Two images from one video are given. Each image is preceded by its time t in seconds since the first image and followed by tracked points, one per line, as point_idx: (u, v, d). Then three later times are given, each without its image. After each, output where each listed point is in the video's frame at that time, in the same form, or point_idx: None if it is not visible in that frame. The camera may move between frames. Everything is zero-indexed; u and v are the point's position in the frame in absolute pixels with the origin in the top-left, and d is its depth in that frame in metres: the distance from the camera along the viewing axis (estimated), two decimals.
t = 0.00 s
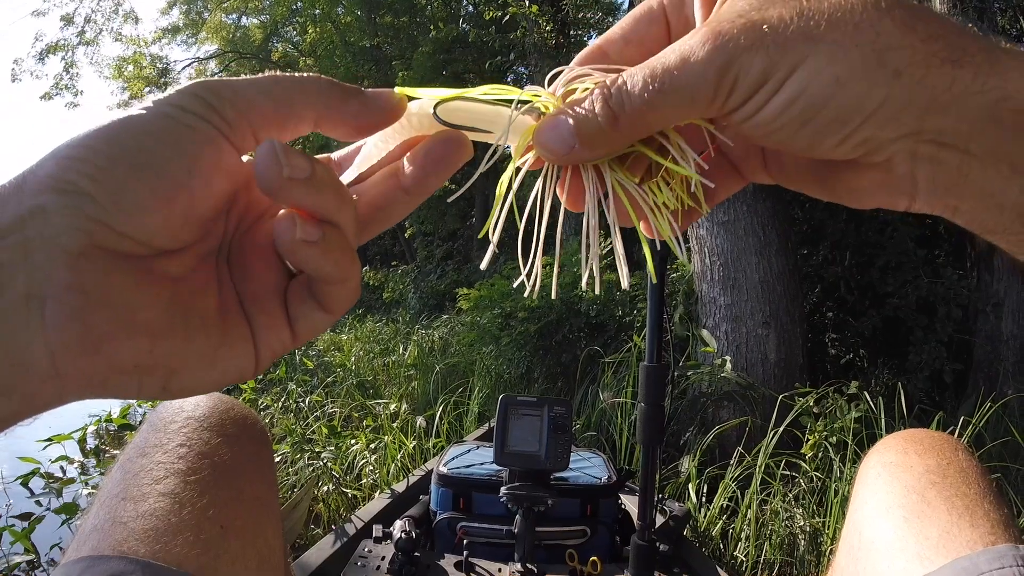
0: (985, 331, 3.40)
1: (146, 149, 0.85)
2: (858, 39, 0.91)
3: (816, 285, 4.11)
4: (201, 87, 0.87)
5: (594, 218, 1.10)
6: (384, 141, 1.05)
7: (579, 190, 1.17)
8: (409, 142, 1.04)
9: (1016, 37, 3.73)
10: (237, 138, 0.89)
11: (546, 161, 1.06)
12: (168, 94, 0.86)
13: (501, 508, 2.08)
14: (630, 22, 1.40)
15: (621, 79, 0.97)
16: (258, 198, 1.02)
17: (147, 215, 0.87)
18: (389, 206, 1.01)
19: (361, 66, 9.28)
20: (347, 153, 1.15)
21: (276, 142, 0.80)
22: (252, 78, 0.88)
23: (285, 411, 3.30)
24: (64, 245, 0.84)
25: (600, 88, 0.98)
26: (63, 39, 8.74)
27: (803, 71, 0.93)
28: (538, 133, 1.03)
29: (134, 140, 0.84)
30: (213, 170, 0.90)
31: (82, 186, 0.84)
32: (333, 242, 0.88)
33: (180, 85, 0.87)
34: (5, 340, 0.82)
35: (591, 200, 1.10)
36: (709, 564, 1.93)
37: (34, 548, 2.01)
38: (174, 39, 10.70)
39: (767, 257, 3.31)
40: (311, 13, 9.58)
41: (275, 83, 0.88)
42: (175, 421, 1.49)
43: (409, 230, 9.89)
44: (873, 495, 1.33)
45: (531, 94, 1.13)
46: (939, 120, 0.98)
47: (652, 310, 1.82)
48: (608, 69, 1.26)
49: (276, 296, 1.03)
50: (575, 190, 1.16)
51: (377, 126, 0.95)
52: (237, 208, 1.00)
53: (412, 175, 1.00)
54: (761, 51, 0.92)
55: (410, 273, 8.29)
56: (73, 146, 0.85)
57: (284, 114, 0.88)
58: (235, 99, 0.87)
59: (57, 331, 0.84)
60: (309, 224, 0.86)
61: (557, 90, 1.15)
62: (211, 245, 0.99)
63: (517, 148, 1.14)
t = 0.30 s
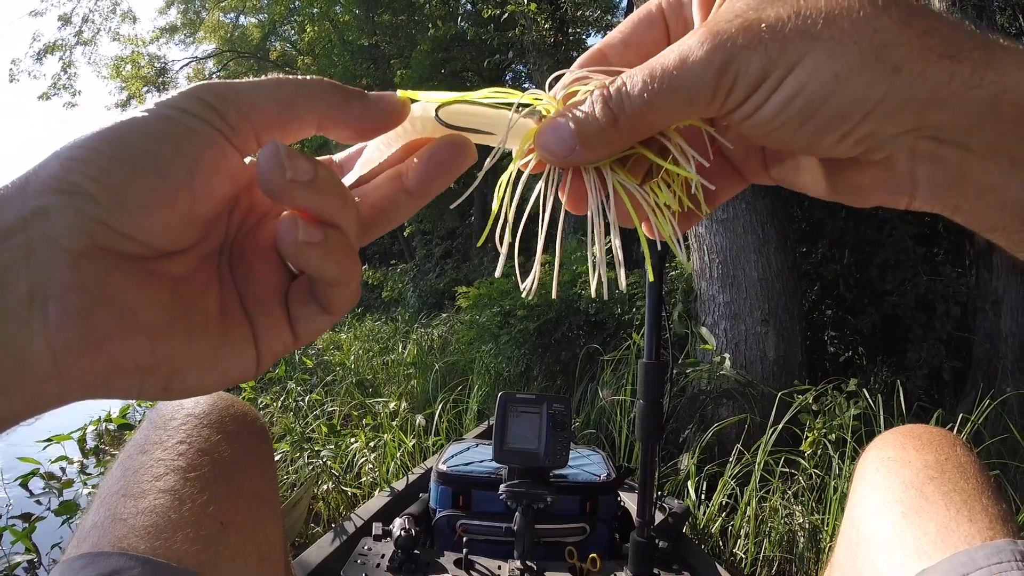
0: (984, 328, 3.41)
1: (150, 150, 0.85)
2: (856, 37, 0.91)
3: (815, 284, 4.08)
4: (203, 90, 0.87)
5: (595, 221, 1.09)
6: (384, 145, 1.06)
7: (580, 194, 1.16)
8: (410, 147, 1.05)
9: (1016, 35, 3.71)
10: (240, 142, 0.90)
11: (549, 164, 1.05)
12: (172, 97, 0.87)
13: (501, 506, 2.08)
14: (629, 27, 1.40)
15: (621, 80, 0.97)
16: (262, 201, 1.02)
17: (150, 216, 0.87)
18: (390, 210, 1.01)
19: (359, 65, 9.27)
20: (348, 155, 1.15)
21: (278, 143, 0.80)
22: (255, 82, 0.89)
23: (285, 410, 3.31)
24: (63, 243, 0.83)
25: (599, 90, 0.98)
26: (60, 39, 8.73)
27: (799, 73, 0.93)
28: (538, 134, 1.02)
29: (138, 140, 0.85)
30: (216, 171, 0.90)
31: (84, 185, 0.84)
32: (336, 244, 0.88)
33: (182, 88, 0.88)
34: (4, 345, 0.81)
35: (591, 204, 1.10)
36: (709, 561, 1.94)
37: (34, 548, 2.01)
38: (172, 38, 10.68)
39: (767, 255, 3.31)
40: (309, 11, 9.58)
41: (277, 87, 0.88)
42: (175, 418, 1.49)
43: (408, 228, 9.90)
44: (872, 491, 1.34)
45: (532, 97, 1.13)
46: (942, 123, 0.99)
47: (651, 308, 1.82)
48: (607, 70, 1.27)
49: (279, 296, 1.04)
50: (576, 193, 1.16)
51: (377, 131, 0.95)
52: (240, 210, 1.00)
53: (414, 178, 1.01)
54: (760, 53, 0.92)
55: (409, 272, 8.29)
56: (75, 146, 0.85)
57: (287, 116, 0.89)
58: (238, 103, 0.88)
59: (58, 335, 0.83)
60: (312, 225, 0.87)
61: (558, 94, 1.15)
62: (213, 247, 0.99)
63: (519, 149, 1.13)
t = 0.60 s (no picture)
0: (983, 327, 3.40)
1: (154, 142, 0.84)
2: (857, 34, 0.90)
3: (814, 281, 4.09)
4: (209, 87, 0.87)
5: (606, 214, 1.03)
6: (386, 131, 1.04)
7: (583, 201, 1.09)
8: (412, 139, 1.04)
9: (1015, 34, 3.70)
10: (245, 137, 0.89)
11: (553, 163, 1.06)
12: (177, 92, 0.86)
13: (500, 504, 2.08)
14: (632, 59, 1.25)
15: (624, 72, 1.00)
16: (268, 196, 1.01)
17: (154, 207, 0.86)
18: (394, 203, 1.01)
19: (358, 63, 9.25)
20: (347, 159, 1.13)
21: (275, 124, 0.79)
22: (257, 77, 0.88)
23: (284, 408, 3.31)
24: (65, 235, 0.83)
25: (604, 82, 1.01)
26: (59, 38, 8.71)
27: (801, 40, 0.94)
28: (541, 132, 1.05)
29: (142, 132, 0.84)
30: (222, 165, 0.89)
31: (87, 176, 0.83)
32: (334, 228, 0.87)
33: (188, 84, 0.87)
34: (10, 334, 0.82)
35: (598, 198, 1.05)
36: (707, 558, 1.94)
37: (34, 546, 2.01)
38: (171, 37, 10.66)
39: (765, 253, 3.30)
40: (308, 10, 9.57)
41: (281, 82, 0.87)
42: (174, 416, 1.49)
43: (408, 227, 9.90)
44: (872, 490, 1.33)
45: (535, 104, 1.15)
46: (945, 104, 0.99)
47: (650, 306, 1.82)
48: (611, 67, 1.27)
49: (282, 291, 1.03)
50: (579, 200, 1.09)
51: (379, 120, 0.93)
52: (245, 205, 1.00)
53: (416, 170, 1.00)
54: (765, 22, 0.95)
55: (408, 271, 8.29)
56: (80, 138, 0.84)
57: (290, 111, 0.88)
58: (242, 98, 0.86)
59: (59, 323, 0.84)
60: (310, 207, 0.85)
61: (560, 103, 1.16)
62: (217, 241, 0.99)
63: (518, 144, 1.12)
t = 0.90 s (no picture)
0: (982, 325, 3.41)
1: (155, 147, 0.83)
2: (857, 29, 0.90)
3: (813, 279, 4.07)
4: (211, 90, 0.85)
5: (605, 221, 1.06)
6: (388, 140, 1.06)
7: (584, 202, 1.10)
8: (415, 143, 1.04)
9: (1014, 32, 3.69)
10: (246, 143, 0.88)
11: (550, 163, 1.06)
12: (178, 95, 0.85)
13: (499, 502, 2.08)
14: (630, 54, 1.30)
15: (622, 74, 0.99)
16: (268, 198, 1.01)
17: (154, 213, 0.86)
18: (394, 208, 1.01)
19: (356, 62, 9.24)
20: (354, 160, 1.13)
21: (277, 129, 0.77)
22: (259, 82, 0.86)
23: (283, 407, 3.31)
24: (67, 240, 0.83)
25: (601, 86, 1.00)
26: (57, 37, 8.69)
27: (800, 41, 0.93)
28: (540, 132, 1.04)
29: (143, 137, 0.83)
30: (223, 170, 0.89)
31: (87, 181, 0.82)
32: (336, 235, 0.87)
33: (189, 87, 0.85)
34: (12, 338, 0.82)
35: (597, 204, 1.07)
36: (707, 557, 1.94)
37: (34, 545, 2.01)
38: (170, 36, 10.64)
39: (765, 251, 3.29)
40: (307, 9, 9.56)
41: (283, 87, 0.85)
42: (174, 415, 1.48)
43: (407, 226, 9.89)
44: (871, 489, 1.33)
45: (534, 104, 1.14)
46: (945, 110, 0.99)
47: (648, 305, 1.82)
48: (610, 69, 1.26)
49: (282, 296, 1.03)
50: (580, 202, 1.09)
51: (381, 126, 0.93)
52: (246, 209, 0.99)
53: (418, 177, 0.99)
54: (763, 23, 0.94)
55: (407, 270, 8.28)
56: (80, 141, 0.83)
57: (293, 116, 0.86)
58: (244, 103, 0.85)
59: (60, 327, 0.84)
60: (312, 214, 0.84)
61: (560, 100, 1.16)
62: (217, 246, 0.99)
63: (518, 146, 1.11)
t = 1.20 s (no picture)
0: (982, 324, 3.41)
1: (156, 159, 0.83)
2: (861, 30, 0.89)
3: (813, 278, 4.05)
4: (211, 99, 0.85)
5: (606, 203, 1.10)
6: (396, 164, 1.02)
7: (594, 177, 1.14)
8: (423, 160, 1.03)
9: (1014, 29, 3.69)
10: (246, 152, 0.88)
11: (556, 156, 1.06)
12: (178, 105, 0.85)
13: (499, 500, 2.07)
14: None
15: (630, 89, 0.96)
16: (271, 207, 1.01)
17: (156, 225, 0.86)
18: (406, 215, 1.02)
19: (356, 60, 9.24)
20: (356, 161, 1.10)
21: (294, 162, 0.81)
22: (262, 89, 0.86)
23: (283, 406, 3.31)
24: (71, 254, 0.82)
25: (608, 89, 0.98)
26: (56, 35, 8.66)
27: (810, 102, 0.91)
28: (550, 134, 1.03)
29: (144, 149, 0.83)
30: (224, 180, 0.89)
31: (88, 195, 0.82)
32: (348, 258, 0.89)
33: (189, 96, 0.85)
34: (16, 353, 0.81)
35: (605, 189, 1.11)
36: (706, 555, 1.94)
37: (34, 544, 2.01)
38: (169, 35, 10.62)
39: (764, 249, 3.30)
40: (307, 7, 9.55)
41: (285, 96, 0.86)
42: (174, 415, 1.49)
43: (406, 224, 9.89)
44: (870, 489, 1.33)
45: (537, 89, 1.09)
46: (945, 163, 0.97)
47: (648, 303, 1.81)
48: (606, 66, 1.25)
49: (291, 303, 1.04)
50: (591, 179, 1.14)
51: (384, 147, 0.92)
52: (251, 217, 0.99)
53: (429, 190, 1.02)
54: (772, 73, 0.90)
55: (406, 268, 8.26)
56: (82, 155, 0.83)
57: (299, 125, 0.86)
58: (246, 112, 0.85)
59: (62, 342, 0.82)
60: (325, 242, 0.88)
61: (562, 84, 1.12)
62: (222, 256, 0.99)
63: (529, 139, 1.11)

********

## Task prompt
Which lines above run from the one containing "61: (560, 100, 1.16)" to the one containing "45: (537, 89, 1.09)"? Give them again exactly, both ends included.

## Output for this exercise
61: (560, 100, 1.16)
62: (217, 246, 0.99)
63: (518, 146, 1.11)
t = 1.20 s (no picture)
0: (982, 324, 3.41)
1: (156, 159, 0.83)
2: (861, 30, 0.89)
3: (813, 278, 4.05)
4: (211, 99, 0.85)
5: (606, 203, 1.10)
6: (396, 164, 1.02)
7: (594, 177, 1.14)
8: (423, 160, 1.03)
9: (1014, 29, 3.69)
10: (246, 152, 0.88)
11: (556, 156, 1.06)
12: (178, 105, 0.85)
13: (499, 500, 2.07)
14: None
15: (630, 89, 0.96)
16: (271, 207, 1.01)
17: (156, 225, 0.86)
18: (406, 215, 1.02)
19: (356, 60, 9.24)
20: (356, 161, 1.10)
21: (294, 162, 0.81)
22: (262, 89, 0.86)
23: (283, 406, 3.31)
24: (71, 254, 0.82)
25: (608, 89, 0.98)
26: (56, 35, 8.66)
27: (810, 102, 0.91)
28: (550, 134, 1.03)
29: (144, 149, 0.83)
30: (224, 180, 0.89)
31: (88, 195, 0.82)
32: (348, 258, 0.89)
33: (189, 96, 0.85)
34: (16, 353, 0.81)
35: (605, 189, 1.11)
36: (706, 555, 1.94)
37: (34, 544, 2.01)
38: (169, 35, 10.62)
39: (764, 249, 3.30)
40: (307, 7, 9.55)
41: (285, 96, 0.86)
42: (174, 415, 1.49)
43: (406, 224, 9.89)
44: (870, 489, 1.33)
45: (537, 89, 1.09)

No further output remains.